Data items
########

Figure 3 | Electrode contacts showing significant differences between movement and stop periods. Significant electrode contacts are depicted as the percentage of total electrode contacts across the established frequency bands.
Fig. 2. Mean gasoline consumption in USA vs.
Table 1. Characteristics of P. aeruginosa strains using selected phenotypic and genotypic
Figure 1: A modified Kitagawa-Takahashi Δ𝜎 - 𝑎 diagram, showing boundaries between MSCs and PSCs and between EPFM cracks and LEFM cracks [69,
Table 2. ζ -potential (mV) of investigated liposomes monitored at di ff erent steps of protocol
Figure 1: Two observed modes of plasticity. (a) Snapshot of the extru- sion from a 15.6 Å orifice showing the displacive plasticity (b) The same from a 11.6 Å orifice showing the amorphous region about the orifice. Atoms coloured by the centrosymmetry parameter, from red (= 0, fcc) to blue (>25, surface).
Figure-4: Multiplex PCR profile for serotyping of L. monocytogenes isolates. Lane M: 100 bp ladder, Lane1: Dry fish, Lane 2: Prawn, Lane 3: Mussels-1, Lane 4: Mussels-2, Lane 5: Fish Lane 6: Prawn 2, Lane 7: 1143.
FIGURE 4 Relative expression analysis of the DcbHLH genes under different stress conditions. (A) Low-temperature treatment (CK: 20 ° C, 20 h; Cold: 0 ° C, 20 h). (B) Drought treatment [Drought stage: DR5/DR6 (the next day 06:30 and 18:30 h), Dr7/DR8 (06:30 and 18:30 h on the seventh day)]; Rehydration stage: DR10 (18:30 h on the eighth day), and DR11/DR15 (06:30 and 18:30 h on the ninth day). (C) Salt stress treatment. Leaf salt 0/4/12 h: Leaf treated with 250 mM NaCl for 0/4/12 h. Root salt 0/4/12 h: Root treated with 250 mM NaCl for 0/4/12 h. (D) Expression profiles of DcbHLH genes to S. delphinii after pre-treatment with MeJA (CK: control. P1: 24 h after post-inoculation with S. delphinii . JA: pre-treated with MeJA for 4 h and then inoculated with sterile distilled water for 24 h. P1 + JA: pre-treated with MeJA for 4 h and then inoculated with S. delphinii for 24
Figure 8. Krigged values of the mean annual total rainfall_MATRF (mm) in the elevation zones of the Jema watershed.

########

_Your task_
So that nothing is lost, transcribe each entry exactly as written.

_Expected answer_
Figure 3 | Electrode contacts showing significant differences between movement and stop periods. Significant electrode contacts are depicted as the percentage of total electrode contacts across the established frequency bands.
Fig. 2. Mean gasoline consumption in USA vs.
Table 1. Characteristics of P. aeruginosa strains using selected phenotypic and genotypic
Figure 1: A modified Kitagawa-Takahashi Δ𝜎 - 𝑎 diagram, showing boundaries between MSCs and PSCs and between EPFM cracks and LEFM cracks [69,
Table 2. ζ -potential (mV) of investigated liposomes monitored at di ff erent steps of protocol
Figure 1: Two observed modes of plasticity. (a) Snapshot of the extru- sion from a 15.6 Å orifice showing the displacive plasticity (b) The same from a 11.6 Å orifice showing the amorphous region about the orifice. Atoms coloured by the centrosymmetry parameter, from red (= 0, fcc) to blue (>25, surface).
Figure-4: Multiplex PCR profile for serotyping of L. monocytogenes isolates. Lane M: 100 bp ladder, Lane1: Dry fish, Lane 2: Prawn, Lane 3: Mussels-1, Lane 4: Mussels-2, Lane 5: Fish Lane 6: Prawn 2, Lane 7: 1143.
FIGURE 4 Relative expression analysis of the DcbHLH genes under different stress conditions. (A) Low-temperature treatment (CK: 20 ° C, 20 h; Cold: 0 ° C, 20 h). (B) Drought treatment [Drought stage: DR5/DR6 (the next day 06:30 and 18:30 h), Dr7/DR8 (06:30 and 18:30 h on the seventh day)]; Rehydration stage: DR10 (18:30 h on the eighth day), and DR11/DR15 (06:30 and 18:30 h on the ninth day). (C) Salt stress treatment. Leaf salt 0/4/12 h: Leaf treated with 250 mM NaCl for 0/4/12 h. Root salt 0/4/12 h: Root treated with 250 mM NaCl for 0/4/12 h. (D) Expression profiles of DcbHLH genes to S. delphinii after pre-treatment with MeJA (CK: control. P1: 24 h after post-inoculation with S. delphinii . JA: pre-treated with MeJA for 4 h and then inoculated with sterile distilled water for 24 h. P1 + JA: pre-treated with MeJA for 4 h and then inoculated with S. delphinii for 24
Figure 8. Krigged values of the mean annual total rainfall_MATRF (mm) in the elevation zones of the Jema watershed.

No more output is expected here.